The ministry paper also pointed out that providers are to be allowed access to monitor vehicle databases only to the extent required for operation of the system, and under strict confidentiality requirements.

Other key elements include: compensation to key providers to be negotiated within each agreement, aligned to the successful collection of penalties derived from the use of their system; a comprehensive programme of public education; and an oversight committee to monitor the operations, technology and other related elements of the use of electronic enforcement.

According to the permanent secretary in the ministry, Dr Alwin Hales, the Ministry recently submitted a framework to Cabinet for the electronic enforcement of the traffic laws.

He said the use of technology will significantly reduce the burden placed on members of the security forces; serve as a deterrent against traffic violations; increase efficiency in identifying violators; and enhance revenue from ticket collection.

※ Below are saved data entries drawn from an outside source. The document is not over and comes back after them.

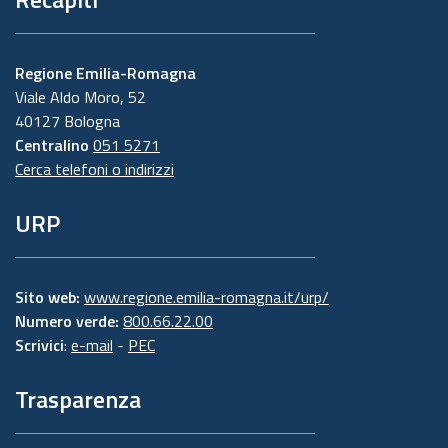
Regione Emilia-Romagna
Viale Aldo Moro, 52
40127 Bologna
Centralino
051 5271
Cerca telefoni o indirizzi
URP
Sito web:
www.regione.emilia-romagna.it/urp/
Numero verde:
800.66.22.00
Scrivici
:
e-mail
-
PEC
Trasparenza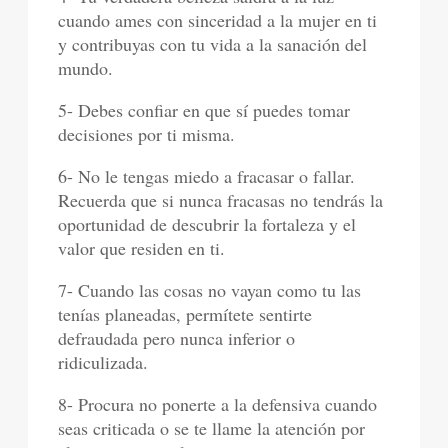
cuando ames con sinceridad a la mujer en ti
y contribuyas con tu vida a la sanación del
mundo.
5- Debes confiar en que sí puedes tomar
decisiones por ti misma.
6- No le tengas miedo a fracasar o fallar.
Recuerda que si nunca fracasas no tendrás la
oportunidad de descubrir la fortaleza y el
valor que residen en ti.
7- Cuando las cosas no vayan como tu las
tenías planeadas, permítete sentirte
defraudada pero nunca inferior o
ridiculizada.
8- Procura no ponerte a la defensiva cuando
seas criticada o se te llame la atención por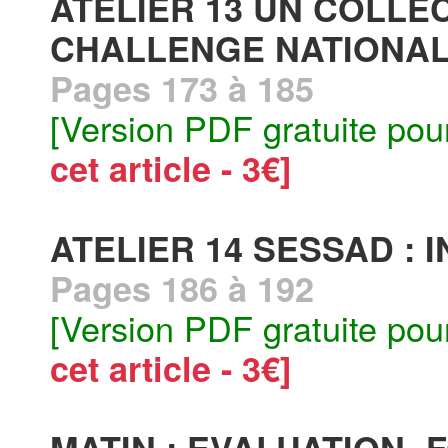
ATELIER 13 UN COLLEC
CHALLENGE NATIONAL
Pages 173 à 185
[Version PDF gratuite pou
cet article - 3€]
ATELIER 14 SESSAD : 
Pages 186 à 192
[Version PDF gratuite pou
cet article - 3€]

“We can also use that technology to collect a lot of data about what is happening on our roads. It will help to deal with the problems and the shortcomings that we have with enforcement, and we look forward to implementing it as early as possible,” said Hales.

He added that the introduction of a new Island Traffic Authority under the new Road Traffic Act will serve to improve traffic management.

“The authority is going to take full charge of the management of traffic on our roads from a road safety perspective and also from the education perspective. It will also be responsible for ensuring, from the engineering perspective, that all road designs have road safety considerations embedded in them,” said Hales.

He also noted that the ministry has already started the appointment of members of the Island Traffic Authority (ITA) board, which will make the body more autonomous.